What works: This is the first show in a long time that I’m genuinely perplexed why it isn’t on the air. Not because it’s the greatest show ever made - it’s not, for reasons we’ll get to shortly - but because it’s basically "Grey’s Anatomy" minus Meredith’s voiceovers, its general cloud of unhappiness and all the baggage that comes from being on the air for three seasons. In other words, it’s like "Grey’s Anatomy" back when it was good - pretty people sleeping with each other mixed with a few doses of medical and family intrigue. And it’s kind of fun. Setting the tone then is Eliza Dushku, who not surprisingly can kick ass (she tackles an out of control patient to sedate him...) and look fantastic while doing it (...but not before getting her shirt accidentally ripped off by him). She’s also surrounded by a colorful supporting cast with their own interesting problems - Sara Rue’s OR nurse Chris for instance has what it takes to become a doctor, but her cop husband wants her to get pregnant and stay home. All in all, it’s a breezy, fun hour the likes of which FOX hasn’t churned out in a long time.

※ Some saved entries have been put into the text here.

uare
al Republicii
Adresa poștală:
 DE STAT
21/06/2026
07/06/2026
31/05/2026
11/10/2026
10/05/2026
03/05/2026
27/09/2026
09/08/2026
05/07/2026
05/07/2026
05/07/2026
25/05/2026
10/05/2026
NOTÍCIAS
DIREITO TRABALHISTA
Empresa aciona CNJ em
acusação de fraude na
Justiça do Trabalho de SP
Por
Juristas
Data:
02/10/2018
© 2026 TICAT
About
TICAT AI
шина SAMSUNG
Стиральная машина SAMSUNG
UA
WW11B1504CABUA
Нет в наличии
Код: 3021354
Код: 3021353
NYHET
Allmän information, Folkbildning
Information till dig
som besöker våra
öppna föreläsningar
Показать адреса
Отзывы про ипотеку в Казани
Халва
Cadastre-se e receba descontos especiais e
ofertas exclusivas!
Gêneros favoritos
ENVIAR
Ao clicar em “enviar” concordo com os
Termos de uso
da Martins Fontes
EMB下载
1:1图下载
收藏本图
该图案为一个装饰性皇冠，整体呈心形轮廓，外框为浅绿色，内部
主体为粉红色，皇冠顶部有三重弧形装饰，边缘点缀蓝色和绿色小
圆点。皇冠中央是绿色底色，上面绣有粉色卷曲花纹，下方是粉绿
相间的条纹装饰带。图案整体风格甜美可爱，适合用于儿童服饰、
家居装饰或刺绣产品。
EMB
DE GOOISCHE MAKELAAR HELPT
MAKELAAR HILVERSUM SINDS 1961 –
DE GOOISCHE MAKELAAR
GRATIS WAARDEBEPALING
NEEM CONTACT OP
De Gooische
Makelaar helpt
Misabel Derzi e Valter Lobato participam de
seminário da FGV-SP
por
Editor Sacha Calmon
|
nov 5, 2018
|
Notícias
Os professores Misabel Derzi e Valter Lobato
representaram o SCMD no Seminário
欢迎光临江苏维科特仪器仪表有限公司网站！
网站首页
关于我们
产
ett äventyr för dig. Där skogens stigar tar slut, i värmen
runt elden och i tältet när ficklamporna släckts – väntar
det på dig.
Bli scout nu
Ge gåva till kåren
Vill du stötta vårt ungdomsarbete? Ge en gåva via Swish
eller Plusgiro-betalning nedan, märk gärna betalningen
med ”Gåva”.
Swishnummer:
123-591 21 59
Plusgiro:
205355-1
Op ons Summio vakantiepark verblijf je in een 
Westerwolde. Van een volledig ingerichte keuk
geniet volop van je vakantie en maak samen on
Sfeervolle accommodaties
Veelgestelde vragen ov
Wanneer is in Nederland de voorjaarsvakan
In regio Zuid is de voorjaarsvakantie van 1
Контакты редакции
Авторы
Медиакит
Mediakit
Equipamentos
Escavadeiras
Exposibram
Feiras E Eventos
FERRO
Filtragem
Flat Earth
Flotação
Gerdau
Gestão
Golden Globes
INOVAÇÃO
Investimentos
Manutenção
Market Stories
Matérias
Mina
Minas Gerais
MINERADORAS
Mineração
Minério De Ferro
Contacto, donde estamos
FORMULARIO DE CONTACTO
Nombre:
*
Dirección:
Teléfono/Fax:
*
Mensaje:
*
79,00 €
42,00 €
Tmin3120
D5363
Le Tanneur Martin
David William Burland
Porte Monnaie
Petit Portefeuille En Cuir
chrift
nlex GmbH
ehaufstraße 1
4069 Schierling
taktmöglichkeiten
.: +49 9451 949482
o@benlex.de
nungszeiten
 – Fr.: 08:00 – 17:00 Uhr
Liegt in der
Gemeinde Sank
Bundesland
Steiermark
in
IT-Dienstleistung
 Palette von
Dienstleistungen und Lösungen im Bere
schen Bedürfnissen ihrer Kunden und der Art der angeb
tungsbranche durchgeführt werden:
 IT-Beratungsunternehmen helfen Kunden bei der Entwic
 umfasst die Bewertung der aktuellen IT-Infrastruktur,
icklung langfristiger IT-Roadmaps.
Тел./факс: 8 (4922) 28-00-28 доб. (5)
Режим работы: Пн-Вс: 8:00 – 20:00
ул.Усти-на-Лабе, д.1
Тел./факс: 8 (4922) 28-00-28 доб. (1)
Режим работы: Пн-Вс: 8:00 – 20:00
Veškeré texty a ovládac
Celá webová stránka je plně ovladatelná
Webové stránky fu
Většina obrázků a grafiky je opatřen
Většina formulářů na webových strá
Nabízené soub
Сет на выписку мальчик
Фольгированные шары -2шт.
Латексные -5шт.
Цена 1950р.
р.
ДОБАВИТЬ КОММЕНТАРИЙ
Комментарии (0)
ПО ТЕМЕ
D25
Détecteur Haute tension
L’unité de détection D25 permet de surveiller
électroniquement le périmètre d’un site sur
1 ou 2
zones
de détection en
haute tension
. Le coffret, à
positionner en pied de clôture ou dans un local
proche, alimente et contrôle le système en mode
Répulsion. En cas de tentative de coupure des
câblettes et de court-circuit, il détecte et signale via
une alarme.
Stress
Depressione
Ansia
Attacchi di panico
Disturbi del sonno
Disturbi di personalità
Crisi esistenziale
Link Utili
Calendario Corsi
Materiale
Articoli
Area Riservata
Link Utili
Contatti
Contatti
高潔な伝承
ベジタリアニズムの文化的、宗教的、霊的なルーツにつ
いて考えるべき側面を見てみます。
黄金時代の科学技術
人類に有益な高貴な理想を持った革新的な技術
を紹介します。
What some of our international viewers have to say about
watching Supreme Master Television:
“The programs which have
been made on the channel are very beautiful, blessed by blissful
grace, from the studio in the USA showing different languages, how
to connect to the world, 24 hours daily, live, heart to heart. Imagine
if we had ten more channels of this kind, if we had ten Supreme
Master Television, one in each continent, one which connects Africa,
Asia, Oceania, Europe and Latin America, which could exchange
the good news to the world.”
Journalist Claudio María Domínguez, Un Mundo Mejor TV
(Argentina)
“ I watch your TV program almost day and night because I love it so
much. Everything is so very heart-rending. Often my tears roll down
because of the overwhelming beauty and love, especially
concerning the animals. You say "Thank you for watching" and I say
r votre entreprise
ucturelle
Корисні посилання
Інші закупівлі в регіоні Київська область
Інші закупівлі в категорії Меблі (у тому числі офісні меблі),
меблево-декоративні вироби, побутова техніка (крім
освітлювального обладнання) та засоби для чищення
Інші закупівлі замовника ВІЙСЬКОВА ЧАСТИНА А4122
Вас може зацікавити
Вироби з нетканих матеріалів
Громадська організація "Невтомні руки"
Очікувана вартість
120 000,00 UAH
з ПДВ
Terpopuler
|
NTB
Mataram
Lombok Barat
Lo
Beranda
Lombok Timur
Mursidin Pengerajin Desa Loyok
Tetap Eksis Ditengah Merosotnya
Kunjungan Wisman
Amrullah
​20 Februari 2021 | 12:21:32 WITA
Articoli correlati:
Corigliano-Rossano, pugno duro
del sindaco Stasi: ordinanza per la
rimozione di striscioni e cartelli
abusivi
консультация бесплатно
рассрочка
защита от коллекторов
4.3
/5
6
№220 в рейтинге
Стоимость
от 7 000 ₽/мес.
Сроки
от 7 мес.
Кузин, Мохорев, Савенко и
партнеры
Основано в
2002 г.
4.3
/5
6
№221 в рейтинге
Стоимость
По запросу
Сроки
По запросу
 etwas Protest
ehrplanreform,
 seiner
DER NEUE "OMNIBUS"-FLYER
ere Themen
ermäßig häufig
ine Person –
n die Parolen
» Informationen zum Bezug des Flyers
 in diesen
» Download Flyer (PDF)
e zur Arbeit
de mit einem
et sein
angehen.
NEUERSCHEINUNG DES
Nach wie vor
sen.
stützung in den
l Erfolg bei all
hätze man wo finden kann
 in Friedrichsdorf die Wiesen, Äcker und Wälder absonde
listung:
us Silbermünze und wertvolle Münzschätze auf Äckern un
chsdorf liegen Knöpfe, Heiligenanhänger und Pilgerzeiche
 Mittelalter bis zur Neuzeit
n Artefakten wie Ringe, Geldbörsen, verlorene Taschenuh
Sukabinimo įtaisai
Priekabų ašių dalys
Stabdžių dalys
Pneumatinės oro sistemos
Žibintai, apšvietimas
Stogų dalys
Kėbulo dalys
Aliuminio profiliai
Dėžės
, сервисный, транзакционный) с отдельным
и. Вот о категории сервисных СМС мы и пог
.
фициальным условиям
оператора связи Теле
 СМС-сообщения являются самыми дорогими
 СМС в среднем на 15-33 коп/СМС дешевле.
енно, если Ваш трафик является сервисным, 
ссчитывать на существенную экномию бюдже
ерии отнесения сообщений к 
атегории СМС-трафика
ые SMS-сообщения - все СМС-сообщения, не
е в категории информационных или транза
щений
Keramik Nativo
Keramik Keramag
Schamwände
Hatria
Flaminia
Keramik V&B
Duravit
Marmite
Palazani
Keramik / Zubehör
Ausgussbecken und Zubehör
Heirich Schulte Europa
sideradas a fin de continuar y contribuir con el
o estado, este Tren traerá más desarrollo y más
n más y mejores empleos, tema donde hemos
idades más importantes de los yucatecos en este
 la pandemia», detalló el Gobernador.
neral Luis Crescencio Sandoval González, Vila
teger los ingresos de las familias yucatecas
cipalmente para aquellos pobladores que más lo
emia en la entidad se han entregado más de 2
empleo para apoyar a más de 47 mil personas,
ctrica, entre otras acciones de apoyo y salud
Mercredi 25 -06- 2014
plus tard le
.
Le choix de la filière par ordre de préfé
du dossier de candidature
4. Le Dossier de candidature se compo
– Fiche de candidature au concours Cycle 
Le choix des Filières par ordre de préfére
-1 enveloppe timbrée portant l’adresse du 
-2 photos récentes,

What doesn’t: Nevertheless, it’s very much a show straight out of the new girl/boss’s daughter must prove herself playbook - complete with the trademark doing-something-that-could-get-her-fired-but-actually-turns-out-to-be-the-right-thing move, as described above. Not helping matters is that Brett Dalton’s Kurt isn’t given any sympathetic qualities, making his villainy come off as more cartoonish than actually threatening. Said setup then makes Eve’s triumph in the end all the more predictable and empty. In the end though, this isn’t a show designed to explore the nuances of the medical drama, this is a show where Eliza Dushku struts her stuff in hot outfits filmed in slow motion not once, not twice but three times. And I’m cool with that.

The bottom line: As mentioned previously, it’s a breezy, fun hour the likes of which FOX hasn’t churned out in a long time.